◆ Material for this exercise
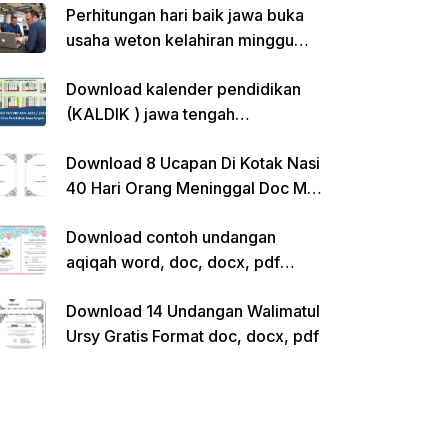
Perhitungan hari baik jawa buka
usaha weton kelahiran minggu
pon
Download kalender pendidikan
(KALDIK ) jawa tengah
2022/2023 pdf
Download 8 Ucapan Di Kotak Nasi
40 Hari Orang Meninggal Doc Ms.
Word Siap Edit
Download contoh undangan
aqiqah word, doc, docx, pdf
kosong siap edit
Download 14 Undangan Walimatul
Ursy Gratis Format doc, docx, pdf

◆ Your instructions
Edit the lines above by replacing "Download" with "Unduh" everywhere it appears, and keep everything else the same. Leave the pictures out.

◆ Solution to this problem
Perhitungan hari baik jawa buka
usaha weton kelahiran minggu
pon
Unduh kalender pendidikan
(KALDIK ) jawa tengah
2022/2023 pdf
Unduh 8 Ucapan Di Kotak Nasi
40 Hari Orang Meninggal Doc Ms.
Word Siap Edit
Unduh contoh undangan
aqiqah word, doc, docx, pdf
kosong siap edit
Unduh 14 Undangan Walimatul
Ursy Gratis Format doc, docx, pdf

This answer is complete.